Saved data entries:

[Start of Attachment]

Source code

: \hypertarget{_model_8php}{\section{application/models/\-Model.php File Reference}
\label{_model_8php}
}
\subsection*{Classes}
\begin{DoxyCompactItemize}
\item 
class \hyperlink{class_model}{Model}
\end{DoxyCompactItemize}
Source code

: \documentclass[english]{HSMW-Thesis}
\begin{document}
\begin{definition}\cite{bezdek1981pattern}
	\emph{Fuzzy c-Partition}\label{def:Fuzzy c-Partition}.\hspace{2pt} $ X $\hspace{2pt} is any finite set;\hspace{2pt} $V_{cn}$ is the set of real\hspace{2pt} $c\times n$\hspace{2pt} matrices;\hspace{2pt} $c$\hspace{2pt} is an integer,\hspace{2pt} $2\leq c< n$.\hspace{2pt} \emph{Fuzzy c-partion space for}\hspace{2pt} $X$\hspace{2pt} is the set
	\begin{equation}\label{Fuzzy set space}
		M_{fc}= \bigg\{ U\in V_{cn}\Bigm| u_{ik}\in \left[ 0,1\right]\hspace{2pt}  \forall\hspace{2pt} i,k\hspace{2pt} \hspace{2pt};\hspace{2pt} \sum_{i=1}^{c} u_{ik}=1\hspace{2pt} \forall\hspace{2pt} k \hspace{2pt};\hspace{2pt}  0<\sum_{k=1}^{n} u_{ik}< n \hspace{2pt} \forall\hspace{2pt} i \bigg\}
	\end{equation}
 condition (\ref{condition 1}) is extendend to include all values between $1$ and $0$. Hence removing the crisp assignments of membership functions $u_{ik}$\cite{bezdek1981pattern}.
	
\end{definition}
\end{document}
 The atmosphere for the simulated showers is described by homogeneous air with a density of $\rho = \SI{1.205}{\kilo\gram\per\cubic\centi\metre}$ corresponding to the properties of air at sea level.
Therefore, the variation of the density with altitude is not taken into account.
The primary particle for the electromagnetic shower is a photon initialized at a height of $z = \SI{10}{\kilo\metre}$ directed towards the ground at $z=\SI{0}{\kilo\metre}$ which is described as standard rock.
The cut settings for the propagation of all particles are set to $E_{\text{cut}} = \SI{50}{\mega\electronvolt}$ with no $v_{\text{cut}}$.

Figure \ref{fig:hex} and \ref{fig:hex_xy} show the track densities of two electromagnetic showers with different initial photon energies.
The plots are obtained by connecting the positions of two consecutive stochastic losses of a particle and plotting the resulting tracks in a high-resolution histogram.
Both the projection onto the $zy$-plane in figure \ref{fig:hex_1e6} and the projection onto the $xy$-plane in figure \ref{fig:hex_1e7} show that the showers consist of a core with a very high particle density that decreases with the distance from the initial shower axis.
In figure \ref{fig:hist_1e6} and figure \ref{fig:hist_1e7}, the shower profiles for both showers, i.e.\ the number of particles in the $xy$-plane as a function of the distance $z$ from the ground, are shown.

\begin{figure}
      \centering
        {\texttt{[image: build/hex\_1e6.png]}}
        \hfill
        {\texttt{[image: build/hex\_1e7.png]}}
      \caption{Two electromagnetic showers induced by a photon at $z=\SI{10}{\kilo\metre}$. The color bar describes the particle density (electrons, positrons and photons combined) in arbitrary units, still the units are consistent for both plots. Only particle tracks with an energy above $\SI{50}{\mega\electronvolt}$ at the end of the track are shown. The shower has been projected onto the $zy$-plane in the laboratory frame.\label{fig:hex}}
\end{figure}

[End of Attachment]

What to produce:
Would you give the data above again, exactly as written?

Exercise result:
Source code

: \hypertarget{_model_8php}{\section{application/models/\-Model.php File Reference}
\label{_model_8php}
}
\subsection*{Classes}
\begin{DoxyCompactItemize}
\item 
class \hyperlink{class_model}{Model}
\end{DoxyCompactItemize}
Source code

: \documentclass[english]{HSMW-Thesis}
\begin{document}
\begin{definition}\cite{bezdek1981pattern}
	\emph{Fuzzy c-Partition}\label{def:Fuzzy c-Partition}.\hspace{2pt} $ X $\hspace{2pt} is any finite set;\hspace{2pt} $V_{cn}$ is the set of real\hspace{2pt} $c\times n$\hspace{2pt} matrices;\hspace{2pt} $c$\hspace{2pt} is an integer,\hspace{2pt} $2\leq c< n$.\hspace{2pt} \emph{Fuzzy c-partion space for}\hspace{2pt} $X$\hspace{2pt} is the set
	\begin{equation}\label{Fuzzy set space}
		M_{fc}= \bigg\{ U\in V_{cn}\Bigm| u_{ik}\in \left[ 0,1\right]\hspace{2pt}  \forall\hspace{2pt} i,k\hspace{2pt} \hspace{2pt};\hspace{2pt} \sum_{i=1}^{c} u_{ik}=1\hspace{2pt} \forall\hspace{2pt} k \hspace{2pt};\hspace{2pt}  0<\sum_{k=1}^{n} u_{ik}< n \hspace{2pt} \forall\hspace{2pt} i \bigg\}
	\end{equation}
 condition (\ref{condition 1}) is extendend to include all values between $1$ and $0$. Hence removing the crisp assignments of membership functions $u_{ik}$\cite{bezdek1981pattern}.
	
\end{definition}
\end{document}
 The atmosphere for the simulated showers is described by homogeneous air with a density of $\rho = \SI{1.205}{\kilo\gram\per\cubic\centi\metre}$ corresponding to the properties of air at sea level.
Therefore, the variation of the density with altitude is not taken into account.
The primary particle for the electromagnetic shower is a photon initialized at a height of $z = \SI{10}{\kilo\metre}$ directed towards the ground at $z=\SI{0}{\kilo\metre}$ which is described as standard rock.
The cut settings for the propagation of all particles are set to $E_{\text{cut}} = \SI{50}{\mega\electronvolt}$ with no $v_{\text{cut}}$.

Figure \ref{fig:hex} and \ref{fig:hex_xy} show the track densities of two electromagnetic showers with different initial photon energies.
The plots are obtained by connecting the positions of two consecutive stochastic losses of a particle and plotting the resulting tracks in a high-resolution histogram.
Both the projection onto the $zy$-plane in figure \ref{fig:hex_1e6} and the projection onto the $xy$-plane in figure \ref{fig:hex_1e7} show that the showers consist of a core with a very high particle density that decreases with the distance from the initial shower axis.
In figure \ref{fig:hist_1e6} and figure \ref{fig:hist_1e7}, the shower profiles for both showers, i.e.\ the number of particles in the $xy$-plane as a function of the distance $z$ from the ground, are shown.

\begin{figure}
      \centering
        {\texttt{[image: build/hex\_1e6.png]}}
        \hfill
        {\texttt{[image: build/hex\_1e7.png]}}
      \caption{Two electromagnetic showers induced by a photon at $z=\SI{10}{\kilo\metre}$. The color bar describes the particle density (electrons, positrons and photons combined) in arbitrary units, still the units are consistent for both plots. Only particle tracks with an energy above $\SI{50}{\mega\electronvolt}$ at the end of the track are shown. The shower has been projected onto the $zy$-plane in the laboratory frame.\label{fig:hex}}
\end{figure}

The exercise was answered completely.